Una particolarità della sua ritrattistica è il suo sguardo; nonostante i numerosi patimenti fisici e mentali, infatti, la pittrice non abbassa mai lo sguardo, che è fermo, deciso, sempre rivolto in avanti verso lo spettatore che si approccia al quadro.

“Sapevo che il campo di battaglia della sofferenza si rifletteva nei miei occhi. Così, ho iniziato a guardare direttamente la lente senza sbattere le palpebre, senza sorridere, decisa a mostrare che sono una buona lottatrice fino alla fine”

Lei stessa, come si scrive in degli stralci autobiografici raccolti da Pino Cacucci (2014), è sempre rimasta attaccata alla vita, ha sempre lottato per cercare di sconfiggere la pelona (la morte) che in più occasioni ha cercato di portarsela via. Non è un caso che lo scrittore intitola il libro “VIVA LA VIDA”.

“La pioggia…..Sono nata nella pioggia. Sono cresciuta sotto la pioggia. Una pioggia fitta, sottile…una pioggia di lacrime.
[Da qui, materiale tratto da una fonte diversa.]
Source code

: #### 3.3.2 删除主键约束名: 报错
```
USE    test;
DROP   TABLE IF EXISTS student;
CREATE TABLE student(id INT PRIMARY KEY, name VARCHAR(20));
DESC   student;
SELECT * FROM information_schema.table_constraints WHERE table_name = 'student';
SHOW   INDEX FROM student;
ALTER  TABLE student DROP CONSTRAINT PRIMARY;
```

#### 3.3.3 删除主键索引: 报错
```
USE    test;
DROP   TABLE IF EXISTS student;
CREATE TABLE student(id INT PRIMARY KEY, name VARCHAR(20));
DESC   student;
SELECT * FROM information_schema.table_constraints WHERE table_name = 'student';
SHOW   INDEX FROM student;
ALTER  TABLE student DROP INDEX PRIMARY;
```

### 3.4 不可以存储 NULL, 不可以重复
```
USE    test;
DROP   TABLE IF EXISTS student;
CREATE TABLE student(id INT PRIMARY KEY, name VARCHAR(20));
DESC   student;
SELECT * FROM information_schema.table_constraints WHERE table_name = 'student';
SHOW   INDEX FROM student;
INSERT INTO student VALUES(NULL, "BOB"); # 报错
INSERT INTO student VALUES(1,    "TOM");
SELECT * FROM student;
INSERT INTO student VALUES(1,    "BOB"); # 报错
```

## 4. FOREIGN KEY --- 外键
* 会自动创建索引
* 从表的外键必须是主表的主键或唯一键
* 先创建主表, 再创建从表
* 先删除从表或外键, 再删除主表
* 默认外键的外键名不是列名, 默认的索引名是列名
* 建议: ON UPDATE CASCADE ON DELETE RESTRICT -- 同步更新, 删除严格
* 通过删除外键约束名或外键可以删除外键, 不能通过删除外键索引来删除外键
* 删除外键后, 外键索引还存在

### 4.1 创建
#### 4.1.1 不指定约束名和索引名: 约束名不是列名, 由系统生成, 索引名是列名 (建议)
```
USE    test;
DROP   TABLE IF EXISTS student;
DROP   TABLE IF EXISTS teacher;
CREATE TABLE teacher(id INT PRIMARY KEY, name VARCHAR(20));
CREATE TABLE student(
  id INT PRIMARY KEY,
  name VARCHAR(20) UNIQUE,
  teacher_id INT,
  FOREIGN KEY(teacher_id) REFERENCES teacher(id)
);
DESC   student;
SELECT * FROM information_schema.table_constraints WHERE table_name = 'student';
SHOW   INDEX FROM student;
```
Una pioggia continua nell’anima e nel corpo (…).

Molte volte sono stata sigillata dentro bare di ferro e di gesso, ma…io resistevo, ascoltavo il mio respiro e maledicevo il lerciume del mio corpo devastato.”
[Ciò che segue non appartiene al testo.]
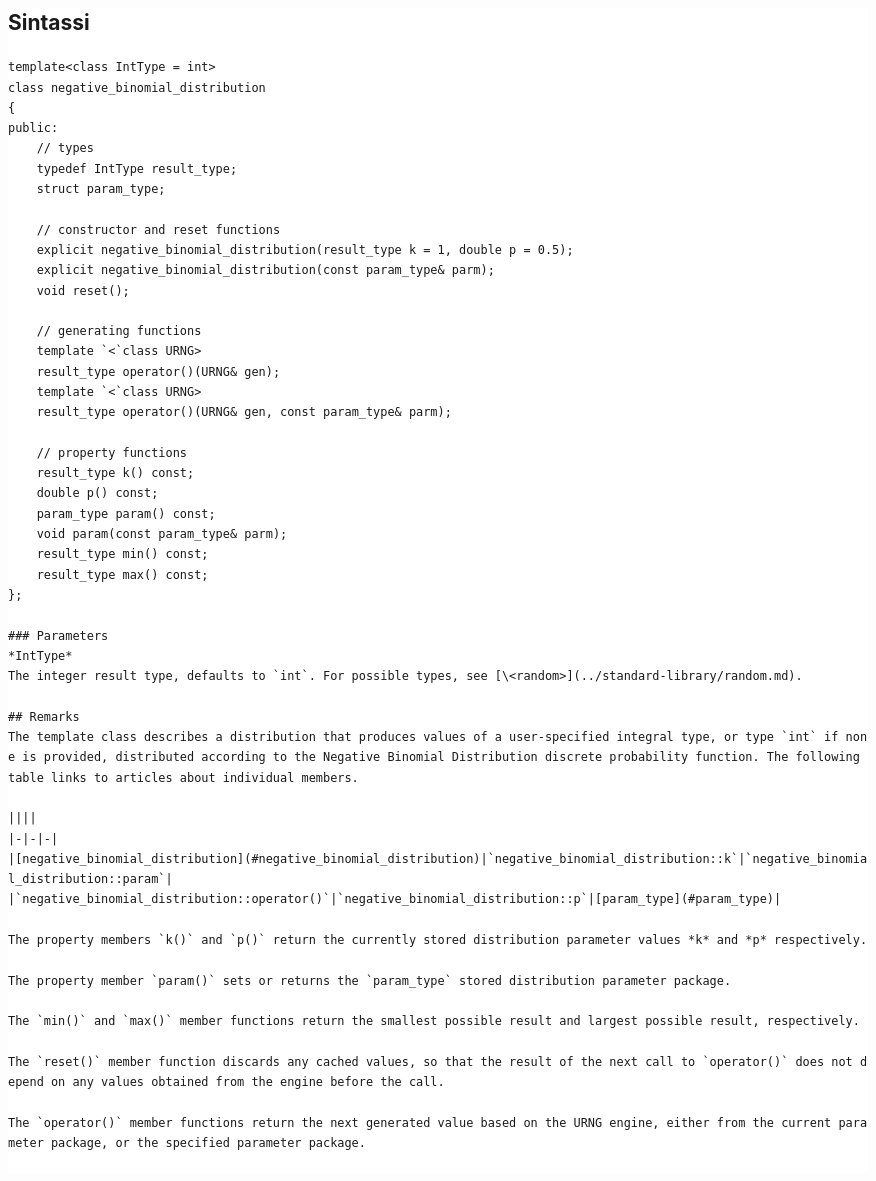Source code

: ## <a name="syntax"></a>Sintassi  
  
```
template<class IntType = int>
class negative_binomial_distribution
{
public:
    // types 
    typedef IntType result_type;
    struct param_type;   
    
    // constructor and reset functions
    explicit negative_binomial_distribution(result_type k = 1, double p = 0.5);
    explicit negative_binomial_distribution(const param_type& parm);
    void reset();
    
    // generating functions 
    template `<`class URNG>  
    result_type operator()(URNG& gen);
    template `<`class URNG>
    result_type operator()(URNG& gen, const param_type& parm);
    
    // property functions     
    result_type k() const;
    double p() const;
    param_type param() const;
    void param(const param_type& parm);
    result_type min() const;
    result_type max() const; 
};
  
### Parameters  
*IntType*  
The integer result type, defaults to `int`. For possible types, see [\<random>](../standard-library/random.md).  
  
## Remarks  
The template class describes a distribution that produces values of a user-specified integral type, or type `int` if none is provided, distributed according to the Negative Binomial Distribution discrete probability function. The following table links to articles about individual members.  
  
||||  
|-|-|-|  
|[negative_binomial_distribution](#negative_binomial_distribution)|`negative_binomial_distribution::k`|`negative_binomial_distribution::param`|  
|`negative_binomial_distribution::operator()`|`negative_binomial_distribution::p`|[param_type](#param_type)|  
  
The property members `k()` and `p()` return the currently stored distribution parameter values *k* and *p* respectively.  
  
The property member `param()` sets or returns the `param_type` stored distribution parameter package.  

The `min()` and `max()` member functions return the smallest possible result and largest possible result, respectively.  
  
The `reset()` member function discards any cached values, so that the result of the next call to `operator()` does not depend on any values obtained from the engine before the call.  
  
The `operator()` member functions return the next generated value based on the URNG engine, either from the current parameter package, or the specified parameter package.
  
```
Credo che si possa parlare proprio di resilienza; entrare nel dolore, viverlo, trasformare le perturbazioni in elementi di positivi.

Questo, può succedere in qualsiasi campo in cui scende in campo la sofferenza: periodi negativi, semplicemente periodi stressanti, dolore fisico e la malattia mentale.

Questo può essere un piccolo spunto che apre uno spiraglio di luce per i professionisti nei vari ambiti in cui c’è il dolore e la sofferenza: ad esempio promuovere gli interventi di natura preventiva mirati a implementare quelli che sono i cosiddetti fattori di protezione implicati in qualsiasi tipo di perturbazione psico-fisica (cfr. ambiente familiare, rete sociale, risorse personali).

Dott.ssa Chiara Moriglia

Psicologa presso Perugia

Per approfondire:

Costantino, M. A.,& Camuffo, M.(2009).Trasformazioni del concetto di resilienza e ricadute nella pratica. R&P,25,57-64.

DuMont, K.A.,Widom, C.S., & Czaja, S.J. (2207). Predictors of resilience in abused and negleted children grown-up: The role of individual and neighborhood characteristics. Child abuse & neglect,31 (3), 255-274.

Pino Cacucci, Viva la vida,2014, Feltrinelli editore.